Vous enfermez-vous dans votre coquille ou avez-vous besoin des vôtres pour surmonter un chagrin?
J’ai appris à me relever seule, donc à faire face à la douleur seule.
Racontez-nous un grand bonheur inattendu.
Chaque jour est un vrai bonheur inattendu… je suis reconnaissante de tous les petits bonheurs du quotidien. Voir la tête de ma maman quand elle lira votre article en sera un!
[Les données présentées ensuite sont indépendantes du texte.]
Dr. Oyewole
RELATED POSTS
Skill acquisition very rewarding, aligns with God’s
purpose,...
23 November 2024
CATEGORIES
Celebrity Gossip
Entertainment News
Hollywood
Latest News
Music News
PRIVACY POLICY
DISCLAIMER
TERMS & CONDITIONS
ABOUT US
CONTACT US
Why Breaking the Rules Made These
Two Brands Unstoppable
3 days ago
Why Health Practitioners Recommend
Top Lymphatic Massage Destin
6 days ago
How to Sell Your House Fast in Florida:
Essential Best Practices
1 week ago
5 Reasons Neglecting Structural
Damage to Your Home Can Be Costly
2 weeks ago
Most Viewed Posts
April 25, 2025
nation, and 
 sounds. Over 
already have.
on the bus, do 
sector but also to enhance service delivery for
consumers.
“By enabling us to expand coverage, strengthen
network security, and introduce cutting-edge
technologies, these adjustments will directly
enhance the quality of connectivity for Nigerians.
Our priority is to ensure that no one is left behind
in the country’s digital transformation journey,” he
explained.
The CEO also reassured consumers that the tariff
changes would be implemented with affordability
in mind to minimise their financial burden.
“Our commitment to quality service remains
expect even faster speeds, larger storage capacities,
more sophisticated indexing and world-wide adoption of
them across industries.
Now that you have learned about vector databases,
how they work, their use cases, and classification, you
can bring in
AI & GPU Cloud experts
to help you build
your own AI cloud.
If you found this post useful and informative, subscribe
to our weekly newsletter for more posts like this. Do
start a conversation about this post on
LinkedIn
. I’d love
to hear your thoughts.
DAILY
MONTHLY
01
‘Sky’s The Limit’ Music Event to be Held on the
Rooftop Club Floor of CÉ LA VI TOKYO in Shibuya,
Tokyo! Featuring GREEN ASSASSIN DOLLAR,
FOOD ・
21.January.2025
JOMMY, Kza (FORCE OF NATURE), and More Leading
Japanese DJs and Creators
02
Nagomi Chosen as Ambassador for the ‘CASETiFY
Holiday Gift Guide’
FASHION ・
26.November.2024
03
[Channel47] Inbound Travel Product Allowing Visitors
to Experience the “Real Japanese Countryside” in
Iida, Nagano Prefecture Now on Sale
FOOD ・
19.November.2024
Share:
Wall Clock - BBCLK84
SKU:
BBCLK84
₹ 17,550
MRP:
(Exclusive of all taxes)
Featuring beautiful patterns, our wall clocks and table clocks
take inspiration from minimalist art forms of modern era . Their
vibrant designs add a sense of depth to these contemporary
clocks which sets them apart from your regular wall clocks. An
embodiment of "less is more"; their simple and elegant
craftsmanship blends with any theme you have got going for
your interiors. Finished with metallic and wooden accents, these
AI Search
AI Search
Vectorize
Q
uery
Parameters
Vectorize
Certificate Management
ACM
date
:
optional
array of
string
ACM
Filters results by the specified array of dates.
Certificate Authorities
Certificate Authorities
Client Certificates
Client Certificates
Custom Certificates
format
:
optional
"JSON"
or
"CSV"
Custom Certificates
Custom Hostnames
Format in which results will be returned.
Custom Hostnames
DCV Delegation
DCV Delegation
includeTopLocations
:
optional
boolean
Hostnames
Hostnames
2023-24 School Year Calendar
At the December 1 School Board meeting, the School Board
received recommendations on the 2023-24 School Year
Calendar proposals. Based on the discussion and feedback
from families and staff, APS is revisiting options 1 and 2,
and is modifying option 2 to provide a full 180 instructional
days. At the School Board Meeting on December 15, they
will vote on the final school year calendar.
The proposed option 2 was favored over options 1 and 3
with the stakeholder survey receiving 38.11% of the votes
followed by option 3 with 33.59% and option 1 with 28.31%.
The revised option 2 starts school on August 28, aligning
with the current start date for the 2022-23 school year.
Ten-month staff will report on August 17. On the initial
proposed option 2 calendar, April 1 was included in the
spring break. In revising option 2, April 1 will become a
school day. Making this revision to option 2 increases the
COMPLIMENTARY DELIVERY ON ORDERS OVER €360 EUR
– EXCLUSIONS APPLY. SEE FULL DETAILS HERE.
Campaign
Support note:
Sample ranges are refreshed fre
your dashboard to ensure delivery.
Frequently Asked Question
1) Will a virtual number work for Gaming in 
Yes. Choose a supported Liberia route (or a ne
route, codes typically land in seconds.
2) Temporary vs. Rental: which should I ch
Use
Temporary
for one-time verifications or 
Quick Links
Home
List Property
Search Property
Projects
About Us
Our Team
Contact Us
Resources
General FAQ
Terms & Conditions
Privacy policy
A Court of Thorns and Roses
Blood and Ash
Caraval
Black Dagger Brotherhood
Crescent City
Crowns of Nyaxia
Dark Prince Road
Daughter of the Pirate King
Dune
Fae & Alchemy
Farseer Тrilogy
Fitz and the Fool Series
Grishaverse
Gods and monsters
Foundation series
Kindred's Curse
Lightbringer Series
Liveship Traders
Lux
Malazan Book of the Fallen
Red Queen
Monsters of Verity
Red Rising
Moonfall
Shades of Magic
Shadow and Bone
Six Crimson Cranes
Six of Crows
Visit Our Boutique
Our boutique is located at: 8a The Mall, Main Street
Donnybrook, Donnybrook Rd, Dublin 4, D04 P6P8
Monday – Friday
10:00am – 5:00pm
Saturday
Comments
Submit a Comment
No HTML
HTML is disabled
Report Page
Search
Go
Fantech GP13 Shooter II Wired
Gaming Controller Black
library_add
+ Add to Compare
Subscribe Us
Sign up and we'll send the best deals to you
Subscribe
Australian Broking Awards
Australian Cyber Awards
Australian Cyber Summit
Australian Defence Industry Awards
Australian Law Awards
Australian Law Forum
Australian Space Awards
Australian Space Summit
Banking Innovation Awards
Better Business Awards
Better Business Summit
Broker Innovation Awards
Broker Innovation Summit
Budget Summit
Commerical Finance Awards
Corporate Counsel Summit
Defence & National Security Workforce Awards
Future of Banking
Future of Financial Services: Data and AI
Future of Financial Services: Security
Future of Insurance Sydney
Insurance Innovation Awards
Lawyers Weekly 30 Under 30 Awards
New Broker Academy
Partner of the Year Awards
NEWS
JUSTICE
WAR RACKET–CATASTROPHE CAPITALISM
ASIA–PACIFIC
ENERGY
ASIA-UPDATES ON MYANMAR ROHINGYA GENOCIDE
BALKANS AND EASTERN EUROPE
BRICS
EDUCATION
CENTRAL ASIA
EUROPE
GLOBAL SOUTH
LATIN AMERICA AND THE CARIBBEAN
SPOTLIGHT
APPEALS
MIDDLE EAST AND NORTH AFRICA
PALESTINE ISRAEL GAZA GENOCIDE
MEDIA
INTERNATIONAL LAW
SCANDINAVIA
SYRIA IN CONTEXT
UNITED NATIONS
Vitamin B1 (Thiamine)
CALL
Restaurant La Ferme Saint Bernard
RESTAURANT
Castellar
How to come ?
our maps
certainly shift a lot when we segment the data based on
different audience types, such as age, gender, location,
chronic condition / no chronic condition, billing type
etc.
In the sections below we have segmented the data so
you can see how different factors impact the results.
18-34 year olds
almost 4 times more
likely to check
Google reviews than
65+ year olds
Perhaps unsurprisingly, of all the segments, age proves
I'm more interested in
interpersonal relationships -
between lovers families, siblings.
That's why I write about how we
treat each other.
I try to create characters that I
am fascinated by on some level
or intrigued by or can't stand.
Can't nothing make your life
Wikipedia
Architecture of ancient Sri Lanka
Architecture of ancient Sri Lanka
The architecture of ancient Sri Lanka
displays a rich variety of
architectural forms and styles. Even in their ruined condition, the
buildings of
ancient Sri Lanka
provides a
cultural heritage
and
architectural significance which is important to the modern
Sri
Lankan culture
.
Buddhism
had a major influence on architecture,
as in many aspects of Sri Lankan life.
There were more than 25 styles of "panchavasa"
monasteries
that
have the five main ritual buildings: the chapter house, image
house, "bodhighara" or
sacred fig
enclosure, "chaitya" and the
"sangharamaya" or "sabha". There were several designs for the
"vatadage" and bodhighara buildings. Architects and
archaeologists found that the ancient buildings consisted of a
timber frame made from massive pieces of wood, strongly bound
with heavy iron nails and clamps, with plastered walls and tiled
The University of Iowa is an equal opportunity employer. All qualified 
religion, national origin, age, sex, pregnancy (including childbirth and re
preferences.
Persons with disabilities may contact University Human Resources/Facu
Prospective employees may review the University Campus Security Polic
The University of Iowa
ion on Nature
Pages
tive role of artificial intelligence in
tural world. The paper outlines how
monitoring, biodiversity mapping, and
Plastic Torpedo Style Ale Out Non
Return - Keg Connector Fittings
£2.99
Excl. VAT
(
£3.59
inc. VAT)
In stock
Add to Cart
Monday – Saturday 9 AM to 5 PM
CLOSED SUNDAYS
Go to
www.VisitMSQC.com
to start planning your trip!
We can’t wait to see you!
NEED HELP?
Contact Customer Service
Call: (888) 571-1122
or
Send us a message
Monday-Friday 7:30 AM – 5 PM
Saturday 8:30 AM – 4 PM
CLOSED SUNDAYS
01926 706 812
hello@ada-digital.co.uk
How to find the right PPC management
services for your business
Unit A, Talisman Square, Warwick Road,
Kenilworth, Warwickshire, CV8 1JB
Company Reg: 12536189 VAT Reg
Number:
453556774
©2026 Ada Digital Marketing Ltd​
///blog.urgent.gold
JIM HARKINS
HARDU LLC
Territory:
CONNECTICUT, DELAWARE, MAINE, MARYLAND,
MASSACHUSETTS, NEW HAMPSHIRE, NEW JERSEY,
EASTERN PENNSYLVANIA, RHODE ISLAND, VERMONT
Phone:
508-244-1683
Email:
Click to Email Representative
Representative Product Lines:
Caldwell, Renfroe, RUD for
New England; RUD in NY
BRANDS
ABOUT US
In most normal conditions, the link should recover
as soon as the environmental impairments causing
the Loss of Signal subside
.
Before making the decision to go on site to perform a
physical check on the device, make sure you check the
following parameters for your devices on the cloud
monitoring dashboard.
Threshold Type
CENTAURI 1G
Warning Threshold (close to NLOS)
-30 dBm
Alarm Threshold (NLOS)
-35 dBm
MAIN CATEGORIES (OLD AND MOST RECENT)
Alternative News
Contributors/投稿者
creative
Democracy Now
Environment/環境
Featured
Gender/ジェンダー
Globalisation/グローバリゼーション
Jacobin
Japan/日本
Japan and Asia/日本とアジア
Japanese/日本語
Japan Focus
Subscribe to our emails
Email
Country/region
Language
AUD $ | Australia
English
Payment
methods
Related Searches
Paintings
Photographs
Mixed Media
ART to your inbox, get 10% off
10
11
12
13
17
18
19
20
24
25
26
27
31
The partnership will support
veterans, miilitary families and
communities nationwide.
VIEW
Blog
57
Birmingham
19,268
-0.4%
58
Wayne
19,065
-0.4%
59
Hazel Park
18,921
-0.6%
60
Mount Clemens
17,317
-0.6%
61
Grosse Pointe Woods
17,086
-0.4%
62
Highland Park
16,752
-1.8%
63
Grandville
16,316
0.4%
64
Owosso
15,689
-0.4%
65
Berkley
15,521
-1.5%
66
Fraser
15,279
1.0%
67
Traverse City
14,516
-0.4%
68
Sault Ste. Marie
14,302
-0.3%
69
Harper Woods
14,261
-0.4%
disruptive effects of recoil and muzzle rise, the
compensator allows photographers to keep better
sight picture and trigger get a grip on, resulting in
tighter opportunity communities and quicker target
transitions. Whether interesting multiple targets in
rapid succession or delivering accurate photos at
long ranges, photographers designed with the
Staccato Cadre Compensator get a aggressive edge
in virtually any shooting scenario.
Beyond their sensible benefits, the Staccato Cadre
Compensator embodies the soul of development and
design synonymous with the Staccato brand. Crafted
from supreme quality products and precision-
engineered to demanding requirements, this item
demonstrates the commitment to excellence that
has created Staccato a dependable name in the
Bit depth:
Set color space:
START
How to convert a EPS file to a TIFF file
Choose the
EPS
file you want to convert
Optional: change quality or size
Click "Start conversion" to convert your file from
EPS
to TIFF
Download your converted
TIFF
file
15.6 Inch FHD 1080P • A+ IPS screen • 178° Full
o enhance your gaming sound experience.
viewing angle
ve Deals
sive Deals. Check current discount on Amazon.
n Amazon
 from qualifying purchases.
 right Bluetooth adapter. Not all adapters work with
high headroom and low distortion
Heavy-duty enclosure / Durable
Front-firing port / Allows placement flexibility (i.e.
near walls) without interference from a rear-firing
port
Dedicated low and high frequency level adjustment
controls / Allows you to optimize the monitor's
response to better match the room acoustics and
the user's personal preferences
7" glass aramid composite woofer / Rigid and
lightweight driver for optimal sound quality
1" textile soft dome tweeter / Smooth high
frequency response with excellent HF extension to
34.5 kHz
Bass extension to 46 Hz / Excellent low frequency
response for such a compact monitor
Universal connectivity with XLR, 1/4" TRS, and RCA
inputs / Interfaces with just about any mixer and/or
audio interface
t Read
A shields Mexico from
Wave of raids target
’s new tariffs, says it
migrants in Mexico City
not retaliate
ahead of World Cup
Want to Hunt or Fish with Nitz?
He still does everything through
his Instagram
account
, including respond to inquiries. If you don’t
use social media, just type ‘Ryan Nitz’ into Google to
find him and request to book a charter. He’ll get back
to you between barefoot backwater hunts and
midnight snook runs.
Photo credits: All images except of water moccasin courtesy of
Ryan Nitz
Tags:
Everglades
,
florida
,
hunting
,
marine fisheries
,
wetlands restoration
Quel serait pour vous le plus beau des cadeaux?
Que la femme que je suis soit pleinement épanouie, qu’elle occupe la première place, et mes besoins personnels également.
Qu’est-ce qui pourrait vous interpeller ou vous révolter au quotidien?
Les personnes qui n’osent pas déplaire. Et bien sûr, l’injustice, les inégalités et l’hypocrisie.
Le travail, c’est une thérapie?
Je dirais plutôt un challenge, un enseignement.
Avez-vous peur de vieillir?
Non. Si je vieillis, c’est que je vis et que je peux toujours apprendre!
Une devise que vous feriez vôtre?
Croire toujours, ne jamais se résoudre à renoncer.